→ **Instructions for the task**:
Transcribe exactly the lines from the first line of the records through the line containing "improving understanding of autism.", and leave out every picture.

→ **Task inputs**:
• • •

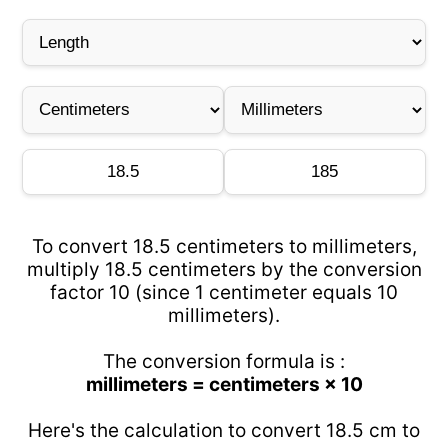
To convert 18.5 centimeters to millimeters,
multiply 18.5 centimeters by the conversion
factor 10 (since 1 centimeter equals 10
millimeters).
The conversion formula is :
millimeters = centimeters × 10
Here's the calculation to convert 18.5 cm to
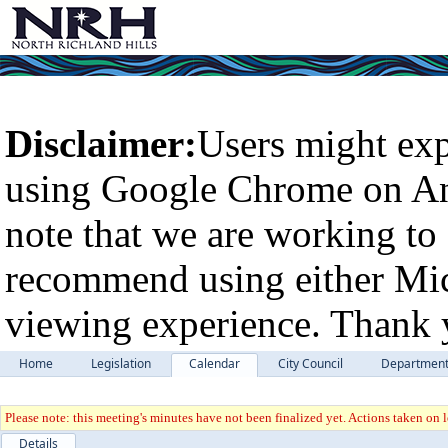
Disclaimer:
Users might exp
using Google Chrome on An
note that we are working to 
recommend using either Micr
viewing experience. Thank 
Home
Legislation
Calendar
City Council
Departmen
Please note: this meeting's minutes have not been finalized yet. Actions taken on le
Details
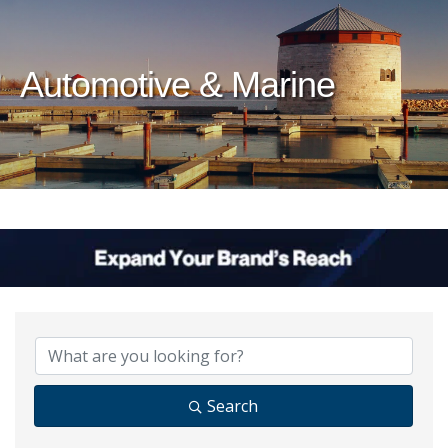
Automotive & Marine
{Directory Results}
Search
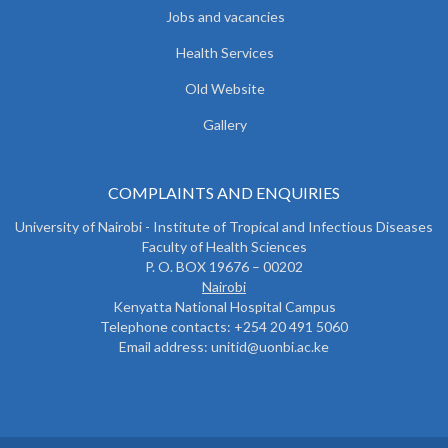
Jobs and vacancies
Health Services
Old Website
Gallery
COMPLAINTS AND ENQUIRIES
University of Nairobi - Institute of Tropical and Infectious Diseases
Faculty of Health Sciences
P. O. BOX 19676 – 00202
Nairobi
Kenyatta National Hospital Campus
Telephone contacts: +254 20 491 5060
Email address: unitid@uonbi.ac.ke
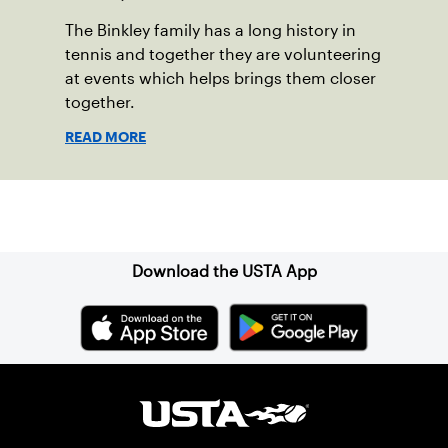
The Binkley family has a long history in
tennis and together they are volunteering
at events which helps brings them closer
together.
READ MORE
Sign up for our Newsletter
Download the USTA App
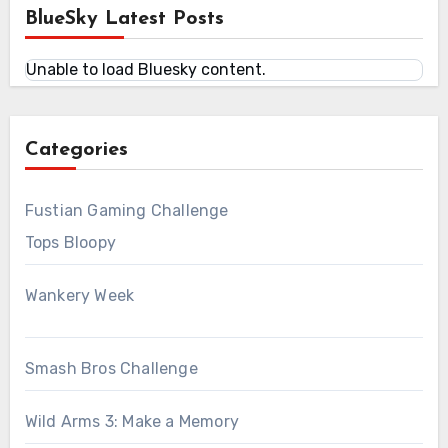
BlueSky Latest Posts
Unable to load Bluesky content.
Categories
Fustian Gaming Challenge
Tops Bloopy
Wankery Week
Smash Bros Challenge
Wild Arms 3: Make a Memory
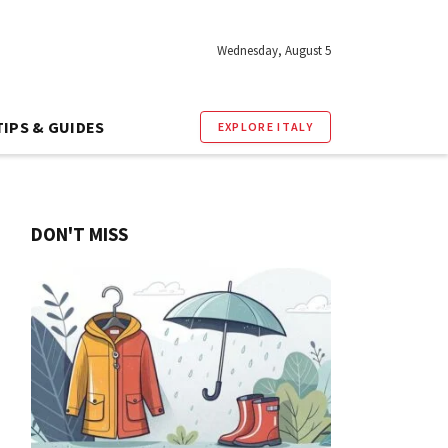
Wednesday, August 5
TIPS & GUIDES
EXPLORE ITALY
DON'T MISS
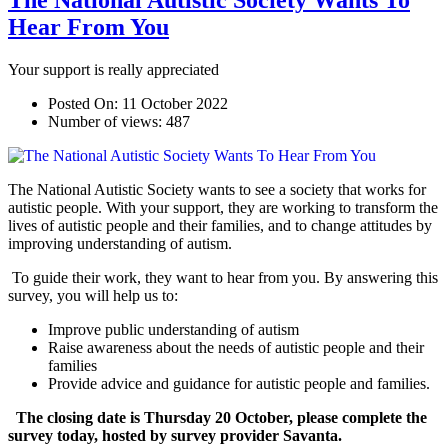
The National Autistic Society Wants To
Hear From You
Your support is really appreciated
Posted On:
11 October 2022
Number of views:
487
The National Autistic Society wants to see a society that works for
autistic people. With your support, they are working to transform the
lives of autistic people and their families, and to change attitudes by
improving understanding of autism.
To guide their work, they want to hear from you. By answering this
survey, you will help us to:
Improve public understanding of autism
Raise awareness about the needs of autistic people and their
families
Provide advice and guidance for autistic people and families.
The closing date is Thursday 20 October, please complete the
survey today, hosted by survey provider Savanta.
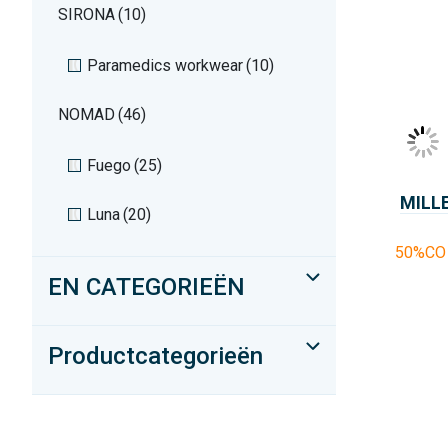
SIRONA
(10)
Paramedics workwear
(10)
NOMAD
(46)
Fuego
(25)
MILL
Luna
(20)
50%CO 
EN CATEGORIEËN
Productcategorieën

• • •

→ **Solution for this problem**:
To convert 18.5 centimeters to millimeters,
multiply 18.5 centimeters by the conversion
factor 10 (since 1 centimeter equals 10
millimeters).
The conversion formula is :
millimeters = centimeters × 10
Here's the calculation to convert 18.5 cm to
Disclaimer:
Users might exp
using Google Chrome on An
note that we are working to 
recommend using either Micr
viewing experience. Thank 
Home
Legislation
Calendar
City Council
Departmen
Please note: this meeting's minutes have not been finalized yet. Actions taken on le
Details
Automotive & Marine
{Directory Results}
Search
Jobs and vacancies
Health Services
Old Website
Gallery
COMPLAINTS AND ENQUIRIES
University of Nairobi - Institute of Tropical and Infectious Diseases
Faculty of Health Sciences
P. O. BOX 19676 – 00202
Nairobi
Kenyatta National Hospital Campus
Telephone contacts: +254 20 491 5060
Email address: unitid@uonbi.ac.ke
The Binkley family has a long history in
tennis and together they are volunteering
at events which helps brings them closer
together.
READ MORE
Sign up for our Newsletter
Download the USTA App
BlueSky Latest Posts
Unable to load Bluesky content.
Categories
Fustian Gaming Challenge
Tops Bloopy
Wankery Week
Smash Bros Challenge
Wild Arms 3: Make a Memory
Wednesday, August 5
TIPS & GUIDES
EXPLORE ITALY
DON'T MISS
The National Autistic Society Wants To
Hear From You
Your support is really appreciated
Posted On:
11 October 2022
Number of views:
487
The National Autistic Society wants to see a society that works for
autistic people. With your support, they are working to transform the
lives of autistic people and their families, and to change attitudes by
improving understanding of autism.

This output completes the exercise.